2008年06月17日 | その他オピニオン
 私は昔からあの“バイキング”なる食事の方式が大の苦手だ。動物がエサをあさっている姿を連想してしまうためだ。あれ程行儀の悪い食事の仕方はないと思っている。

 バイキングとは元々海賊のバイキングの祝宴や北欧の前菜料理の形式をまねて日本で名付けられた食事方式である。
 このバイキング料理の発祥の地は東京都千代田区にある帝国ホテルの17階のレストランであるらしい。そのレストランがこの夏開店50周年を迎えるにあたり、記念割引企画を実施するとのことである。格安の家族向けプランや宿泊との組み合わせプランも用意されているらしい。

 
 我が家では、一家でバイキングが嫌いだ。
 まず、お盆やお皿が重くて細腕で持つのに難儀する。そして、子どもが小さいとさらに大変だ。子どもが自分で持てないため親は何度もバイキングテーブルに足を運ばざるを得ずなかなか自分のテーブルに付けないため、料理が冷め切ってからの食事となる。
 バイキングテーブルは大抵人でごった返している。客が我れ先と好物料理にたかり、上述の通りエサをあさる動物そのものだ。見ていて何だか惨めったらしい感覚さえある。
 料理は一体いつ作られたものやら不明だ。暖める演出がされているがあれは暖め直しであり、また新鮮そうに見えても実際新鮮な食材が置かれている訳がない。
 そして、不潔だ。人ごみの中開放して置かれている料理は目には見えずとも埃だらけであろう。それを人が行き交う中を遠くのテーブルまで運ぶ。さらに不潔だ。
 加えて見た目も汚らしい。一人ひとりがバイキングテーブルの料理を混ぜ繰り返している。それを自分もお皿に取る。中には係員がお皿にサーブしてくれる所もあるが、いずれにしても種々の料理がお皿の中で混ざる。ソースがかかった料理など悲惨だ。どう見ても“エサ”だ。 料理のひとつの醍醐味は視覚に訴える盛り付けである。私など、実際に食べる行為よりこの盛り付けを観賞する方が好きな程だ。フランス料理や日本の懐石料理等の盛り付けのプロ技はまさに芸術品である。バイキングはこんな楽しみが一切なく、やはり“エサ”でしかない。 

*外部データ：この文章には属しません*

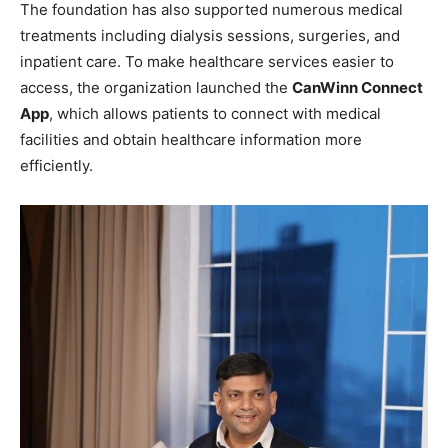
The foundation has also supported numerous medical
treatments including dialysis sessions, surgeries, and
inpatient care. To make healthcare services easier to
access, the organization launched the
CanWinn Connect
App
, which allows patients to connect with medical
facilities and obtain healthcare information more
efficiently.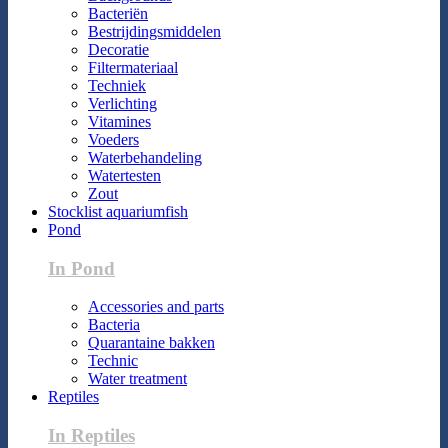
Bacteriën
Bestrijdingsmiddelen
Decoratie
Filtermateriaal
Techniek
Verlichting
Vitamines
Voeders
Waterbehandeling
Watertesten
Zout
Stocklist aquariumfish
Pond
In Pond
Accessories and parts
Bacteria
Quarantaine bakken
Technic
Water treatment
Reptiles
In Reptiles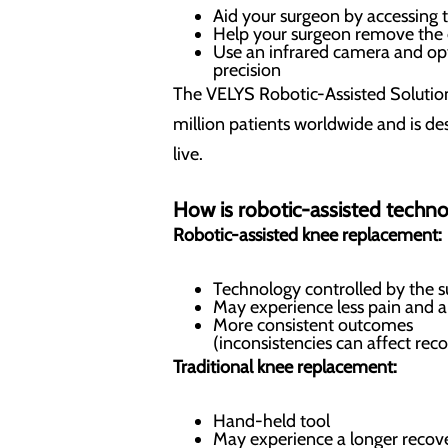
Aid your surgeon by accessing 
Help your surgeon remove the
Use an infrared camera and opt
precision
The VELYS Robotic-Assisted Soluti
million patients worldwide and is des
live.
How is robotic-assisted techno
Robotic-assisted knee replacement:
Technology controlled by the 
May experience less pain and a
More consistent outcomes
(inconsistencies can affect rec
Traditional knee replacement:
Hand-held tool
May experience a longer recov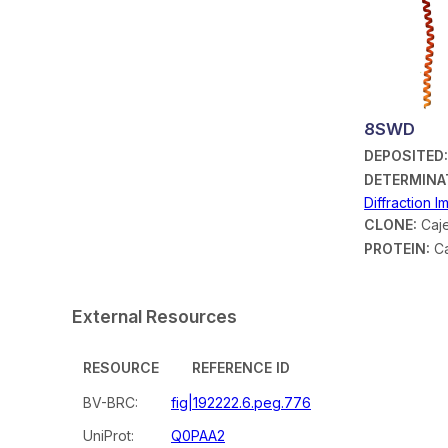
8SWD
DEPOSITED
DETERMINA
Diffraction 
CLONE:
Caje
PROTEIN:
Ca
External Resources
RESOURCE
REFERENCE ID
BV-BRC:
fig|192222.6.peg.776
UniProt:
Q0PAA2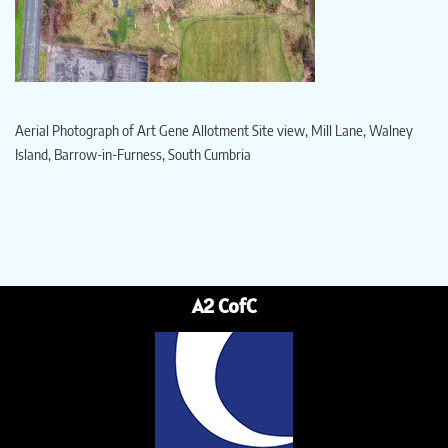
Aerial Photograph of Art Gene Allotment Site view, Mill Lane, Walney
Island, Barrow-in-Furness, South Cumbria
A2 CofC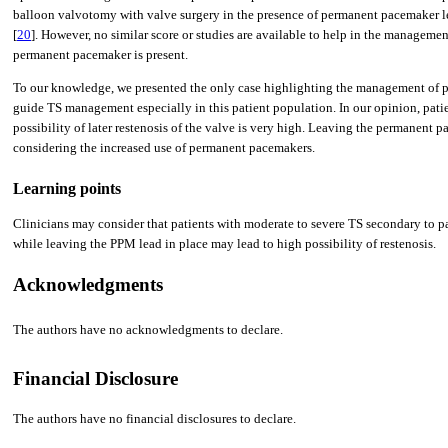
balloon valvotomy with valve surg­ery in the presence of permanent pacemaker le
[
20
]. However, no similar score or studies are available to help in the managemen
permanent pacemaker is present.
To our knowledge, we presented the only case highlighting the management of pa
guide TS management especially in this patient population. In our opinion, pati
possibility of later restenosis of the valve is very high. Leaving the permanent p
considering the increased use of permanent pacemakers.
Learning points
Clinicians may consider that patients with moderate to severe TS secondary to p
while leaving the PPM lead in place may lead to high possibility of restenosis.
Acknowledgments
The authors have no acknowledgments to declare.
Financial Disclosure
The authors have no financial disclosures to declare.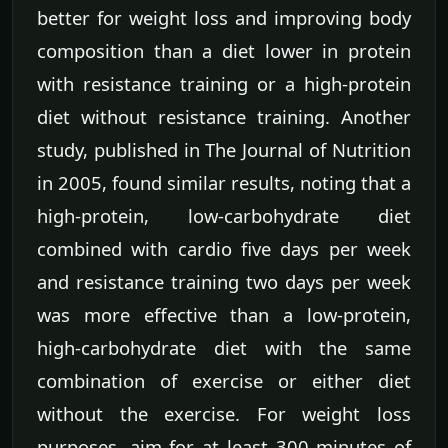
better for weight loss and improving body
composition than a diet lower in protein
with resistance training or a high-protein
diet without resistance training. Another
study, published in The Journal of Nutrition
in 2005, found similar results, noting that a
high-protein, low-carbohydrate diet
combined with cardio five days per week
and resistance training two days per week
was more effective than a low-protein,
high-carbohydrate diet with the same
combination of exercise or either diet
without the exercise. For weight loss
purposes, aim for at least 300 minutes of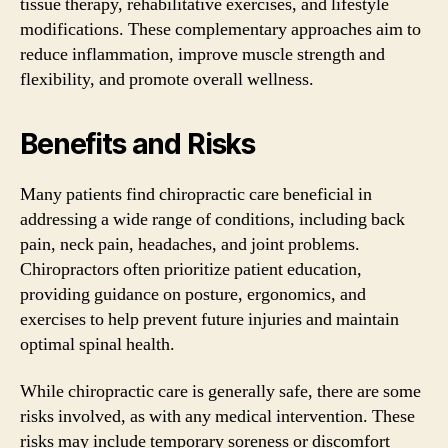
tissue therapy, rehabilitative exercises, and lifestyle
modifications. These complementary approaches aim to
reduce inflammation, improve muscle strength and
flexibility, and promote overall wellness.
Benefits and Risks
Many patients find chiropractic care beneficial in
addressing a wide range of conditions, including back
pain, neck pain, headaches, and joint problems.
Chiropractors often prioritize patient education,
providing guidance on posture, ergonomics, and
exercises to help prevent future injuries and maintain
optimal spinal health.
While chiropractic care is generally safe, there are some
risks involved, as with any medical intervention. These
risks may include temporary soreness or discomfort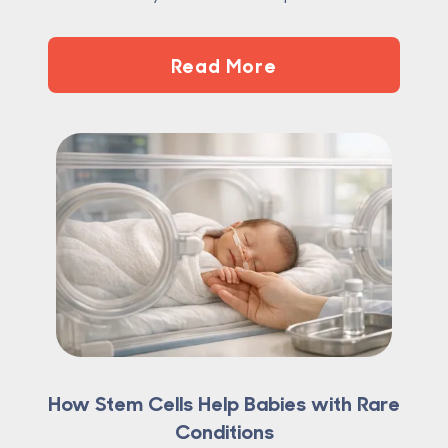
Read More
How Stem Cells Help Babies with Rare
Conditions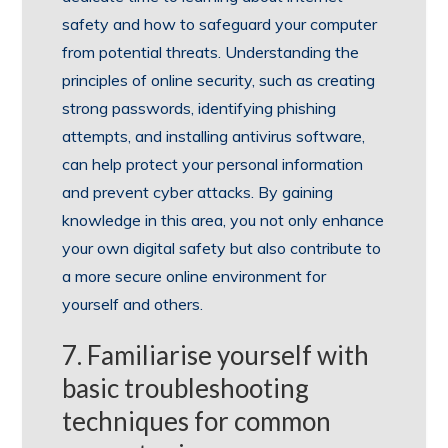
safety and how to safeguard your computer
from potential threats. Understanding the
principles of online security, such as creating
strong passwords, identifying phishing
attempts, and installing antivirus software,
can help protect your personal information
and prevent cyber attacks. By gaining
knowledge in this area, you not only enhance
your own digital safety but also contribute to
a more secure online environment for
yourself and others.
7. Familiarise yourself with
basic troubleshooting
techniques for common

 と言う訳で、我が家ではこの“バイキング”は普段一切利用しない。ではなぜその実態を知っているかというと、旅行先で体験せざるを得ないからだ。
 旅行において食事がバイキングでないことは我が家の場合キーポイントであるため、当然前もって調べる。夕食に関しては選択の余地があり、バイキングを避けることは十分に可能である。ところが、朝食に関しては国内外を問わず今やほとんどの宿泊施設がバイキングなのだ。“味わいの宿”等と称する老舗でさえ朝食はバイキング方式を採用している宿が多い。日本旅館の部屋食かホテルのルームサービスでも利用しない限り、大抵はバイキングである。(この部屋食やルームサービスは係員に部屋に入り込まれるという煩わしさがあり、私は気を遣い過ぎるが故に多少苦手である。詳細はまた別の機会に記すが。)たまに朝食も部屋食でなくても個食の宿泊先があり人間味を取り戻せる思いだ。
 

 社員食堂や学生食堂がこのバイキング方式を採用している分には、効率上ある程度やむを得ないとは思う。そういう場では食事を楽しむことが本来の目的ではないため、食べる側も最初から多くは望んでいないであろう。
 一方で、需要の多さにつけこんで商魂たくましく、一流ホテルや高級レストランまでがこのバイキング方式を取り入れている実態にはほとほと呆れるばかりである。おそらくコストパフォーマンスが高く高収益なのであろう。まず、人件費が大幅に削減できる。そして、料理が一度に大量生産可能であるため光熱費等諸経費の削減も可能であろう。さらに、高額な食材を使用する必要もなく食材費も軽減できる。バイキングは提供側としては美味しい要素が揃っているのであろう。(余り料理の行方等、叩かれるべきマイナス要素も実は盛り沢山であろうが…。)

 世にバイキング嗜好者は多い。それ故に世間でこれだけバイキングがもてはやされているのだ。バイキング嗜好者にとっては、自分が好きな料理を自由に選択出来て沢山食べられるのがその第一の魅力であるようだ。
 私に言わせてもらえれば、美味しいものとは少しだからこそ尚美味しいのに…。

 
 食事なるものは気が置けない相手とお酒でも飲みながら語らいながらゆっくりと料理を味わう、そんなひと時を楽しむところに価値があるものだ。お皿を持った客にうろうろとテーブルの近辺を歩き回られたのでは、落ち着いて食事を楽しめたものではない。
 私は今後も一貫して“グッドバイバイ、バイキング”である。